Students with background knowledge of a topic can better understand texts even if they have poor reading skills. When we are looking to improve reading comprehensions we will get better results if we teach the foundational knowledge of a topic as a basis for understanding texts, than if we try and teach generic reading comprehension skills such as "finding the main idea". Explicitly teaching the foundational and contextual knowledge that students need to access a topic is an equity stratgey. Students who comes from homes where they are exposed to general knowledge have an advantage. Teaching background knowledge can help level the playing field.
Just in case you feel that these days students can just google background knowledge - please read this:
"There is a consensus in cognitive psychology that it takes knowledge to gain knowledge.Those who repudiate a fact-filled curriculum on the grounds that kids can always look things up miss the paradox that de-emphasizing factual knowledge actually disables children from looking things up effectively. To stress process at the expense of factual knowledge actually hinders children from learning to learn.Yes, the Internet has placed a wealth of information at our fingertips. But to be able to use that information—to absorb it, to add to our knowledge—we must already possess a storehouse of knowledge.That is the paradox disclosed by cognitive research. "
https://daisychristodoulou.com/2012/01/why-you-cant-just-google-it/
Two key strategies for building knowledge - Advance organisers based on the theory of meaningful learning and knowledge Organisers based on cognitive load theory.
The purpose of these is to find out what students already know and what questions they have. This enable teachers to make connections between new content and what students already have in their long term memory. This process makes new learning more likely to stick.
"The most important single factor influencing learning is what the learner already knows. Ascertain this and teach him accordingly" (Ausubel, 1968, vi).
The purpose of these is to provide students with the academic language relevant to the topic, the background/general knowledge that helps them contextualise the new learning and some key facts that students can commit to memory as the foundation for their new learning. This strategy is a way of levelling the playing field between students who have excellent general knowledge and those who don't.

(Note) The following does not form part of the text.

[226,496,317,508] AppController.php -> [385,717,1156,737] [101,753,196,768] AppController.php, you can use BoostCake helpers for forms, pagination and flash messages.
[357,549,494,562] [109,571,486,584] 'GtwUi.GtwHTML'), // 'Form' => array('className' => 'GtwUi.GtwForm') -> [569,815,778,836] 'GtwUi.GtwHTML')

“The reason experts remember more is that what novices see as separate pieces of information, experts see as organized sets of ideas.” (Donovan & Bransford, 2005 )
"There appears to be to be a tradeoff between knowledge and general reading ability at this age; a child with a strong knowledgebase can compensate to some extent for poor reading skill, and a child with strong reading skill can compensate to some extent for deficiencies in knowledge ."
'You Can Always Look It Up' ... or Can You? By E.D. Hirsch, Jr.